(Exercises):
A: Translate the sentence "In the early eighties, leading-edge devices had features of several microns." from the wafer processing excerpt into Spanish.
B: Transcribe everything in the wafer processing excerpt from "In this, our" down to "years might bring.".

Peter Singer, Editor-in-Chief -- Semiconductor International, 12/1/1998

In this, our 20th anniversary issue, we are looking back over the last 20 years to see how technology has changed and also attempting to look forward to anticipate what the next 20 years might bring.

In the field of wafer processing ­ which we define to include ion implant, thermal processing, etch, CVD, sputtering, CMP and electroplating ­ enormous strides have been made over the last 20 years. Indeed, chemical mechanical polishing (CMP) was not even used even 10 years ago, and electroplating has only been accepted as a viable process within the last two years. We have also seen the introduction of a variety of new materials, including copper and low dielectric constant insulators (low-k dielectrics), tantalum, and, in the case of memories, platinum and high dielectric constant materials. Silicon-on-insulator (SOI) substrates have become more mainstream, and silicon germanium devices appear poised to take off.

Most wafer processing advances over the last 20 years have been driven by scaling, and this is likely to continue for the next 20 years. In the early eighties, leading-edge devices had features of several microns. Today, 0.25 µm (250 nm) devices are in production and a well defined roadmap shows us reaching 0.05 µm (50 nm) minimum geometries by 2012. Extrapolate that a bit further, and you'll see we should be reaching 10 nm around 2018-19.

(Data supplied):
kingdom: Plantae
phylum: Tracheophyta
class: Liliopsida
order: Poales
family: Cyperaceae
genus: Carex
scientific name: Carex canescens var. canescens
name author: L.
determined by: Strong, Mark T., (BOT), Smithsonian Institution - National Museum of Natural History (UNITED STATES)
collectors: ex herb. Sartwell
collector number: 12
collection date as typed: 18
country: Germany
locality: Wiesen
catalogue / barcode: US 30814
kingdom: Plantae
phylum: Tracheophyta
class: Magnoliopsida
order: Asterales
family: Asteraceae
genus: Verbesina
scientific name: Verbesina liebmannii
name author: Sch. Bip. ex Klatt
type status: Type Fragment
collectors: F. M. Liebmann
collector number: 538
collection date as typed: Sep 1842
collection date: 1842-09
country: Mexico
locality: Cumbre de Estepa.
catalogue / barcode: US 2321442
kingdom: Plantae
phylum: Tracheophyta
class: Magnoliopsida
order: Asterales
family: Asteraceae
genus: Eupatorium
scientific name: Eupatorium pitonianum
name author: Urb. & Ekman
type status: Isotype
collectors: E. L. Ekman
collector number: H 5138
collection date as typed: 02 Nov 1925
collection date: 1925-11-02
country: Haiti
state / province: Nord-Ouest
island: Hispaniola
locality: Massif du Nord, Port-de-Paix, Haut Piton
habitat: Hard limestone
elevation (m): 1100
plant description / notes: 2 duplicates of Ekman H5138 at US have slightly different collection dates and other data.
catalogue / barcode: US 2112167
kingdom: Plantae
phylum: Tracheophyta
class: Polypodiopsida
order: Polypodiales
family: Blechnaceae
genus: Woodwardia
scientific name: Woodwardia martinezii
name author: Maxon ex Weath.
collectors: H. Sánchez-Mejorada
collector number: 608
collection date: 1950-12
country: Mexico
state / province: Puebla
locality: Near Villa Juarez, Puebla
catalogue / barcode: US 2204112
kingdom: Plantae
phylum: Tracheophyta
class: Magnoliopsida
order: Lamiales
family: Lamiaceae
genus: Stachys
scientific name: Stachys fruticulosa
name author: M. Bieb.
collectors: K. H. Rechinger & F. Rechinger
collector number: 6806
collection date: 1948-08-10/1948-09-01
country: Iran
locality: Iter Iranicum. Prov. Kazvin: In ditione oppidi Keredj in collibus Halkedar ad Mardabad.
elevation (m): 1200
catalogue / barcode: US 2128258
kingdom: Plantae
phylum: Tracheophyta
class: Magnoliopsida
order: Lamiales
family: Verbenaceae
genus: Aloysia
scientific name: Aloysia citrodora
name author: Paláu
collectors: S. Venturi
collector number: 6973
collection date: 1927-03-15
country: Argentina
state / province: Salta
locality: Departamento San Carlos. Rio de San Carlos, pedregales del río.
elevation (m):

(Solutions by task):
A: A principios de los años ochenta, los dispositivos de vanguardia tenían dimensiones características de varias micras.

B:
In this, our 20th anniversary issue, we are looking back over the last 20 years to see how technology has changed and also attempting to look forward to anticipate what the next 20 years might bring.